WORK TASK
Output only the lines below that start at the line containing "동 및 사진 활동이 예전 같지는 않지" and end at the line containing "두산 그날 막샷 날려본거고요 ^^ 설", with both ends kept.

Saved entries
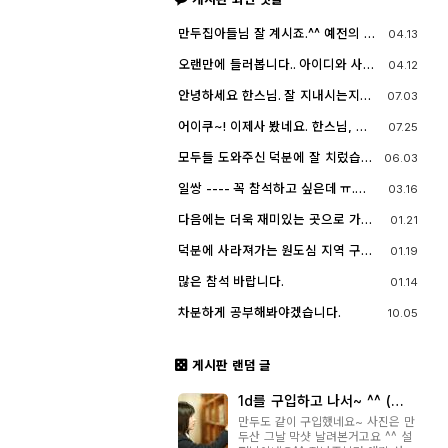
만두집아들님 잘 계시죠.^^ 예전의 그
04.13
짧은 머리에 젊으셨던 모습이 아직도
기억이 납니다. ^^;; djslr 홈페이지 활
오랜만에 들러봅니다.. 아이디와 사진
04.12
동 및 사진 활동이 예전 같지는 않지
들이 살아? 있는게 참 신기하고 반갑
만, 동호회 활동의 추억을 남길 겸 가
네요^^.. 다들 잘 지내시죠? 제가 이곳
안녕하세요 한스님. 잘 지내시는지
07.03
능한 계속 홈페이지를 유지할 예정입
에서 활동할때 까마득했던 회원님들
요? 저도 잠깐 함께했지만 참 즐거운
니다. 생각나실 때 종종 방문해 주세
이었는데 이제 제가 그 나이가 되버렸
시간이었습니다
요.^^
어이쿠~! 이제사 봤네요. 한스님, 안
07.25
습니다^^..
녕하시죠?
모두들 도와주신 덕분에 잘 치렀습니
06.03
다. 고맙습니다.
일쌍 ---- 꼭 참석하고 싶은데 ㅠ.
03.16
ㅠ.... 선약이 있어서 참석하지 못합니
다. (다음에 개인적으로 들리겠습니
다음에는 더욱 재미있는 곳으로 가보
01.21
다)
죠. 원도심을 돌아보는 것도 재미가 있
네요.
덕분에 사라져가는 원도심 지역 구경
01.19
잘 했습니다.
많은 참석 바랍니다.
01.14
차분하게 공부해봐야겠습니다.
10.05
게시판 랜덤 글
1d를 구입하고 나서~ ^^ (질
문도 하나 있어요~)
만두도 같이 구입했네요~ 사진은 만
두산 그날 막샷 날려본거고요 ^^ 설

---

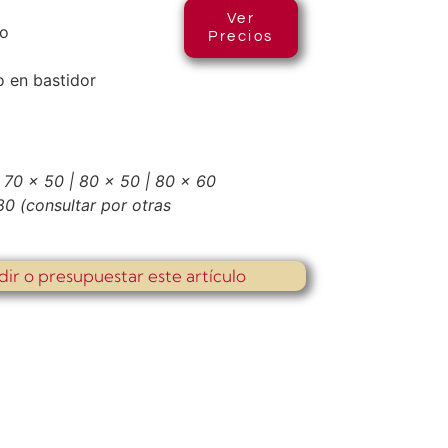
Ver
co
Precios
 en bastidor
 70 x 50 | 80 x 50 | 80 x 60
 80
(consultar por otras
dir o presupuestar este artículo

RESPONSE TO THIS EXERCISE
동 및 사진 활동이 예전 같지는 않지
들이 살아? 있는게 참 신기하고 반갑
만, 동호회 활동의 추억을 남길 겸 가
네요^^.. 다들 잘 지내시죠? 제가 이곳
안녕하세요 한스님. 잘 지내시는지
07.03
능한 계속 홈페이지를 유지할 예정입
에서 활동할때 까마득했던 회원님들
요? 저도 잠깐 함께했지만 참 즐거운
니다. 생각나실 때 종종 방문해 주세
이었는데 이제 제가 그 나이가 되버렸
시간이었습니다
요.^^
어이쿠~! 이제사 봤네요. 한스님, 안
07.25
습니다^^..
녕하시죠?
모두들 도와주신 덕분에 잘 치렀습니
06.03
다. 고맙습니다.
일쌍 ---- 꼭 참석하고 싶은데 ㅠ.
03.16
ㅠ.... 선약이 있어서 참석하지 못합니
다. (다음에 개인적으로 들리겠습니
다음에는 더욱 재미있는 곳으로 가보
01.21
다)
죠. 원도심을 돌아보는 것도 재미가 있
네요.
덕분에 사라져가는 원도심 지역 구경
01.19
잘 했습니다.
많은 참석 바랍니다.
01.14
차분하게 공부해봐야겠습니다.
10.05
게시판 랜덤 글
1d를 구입하고 나서~ ^^ (질
문도 하나 있어요~)
만두도 같이 구입했네요~ 사진은 만
두산 그날 막샷 날려본거고요 ^^ 설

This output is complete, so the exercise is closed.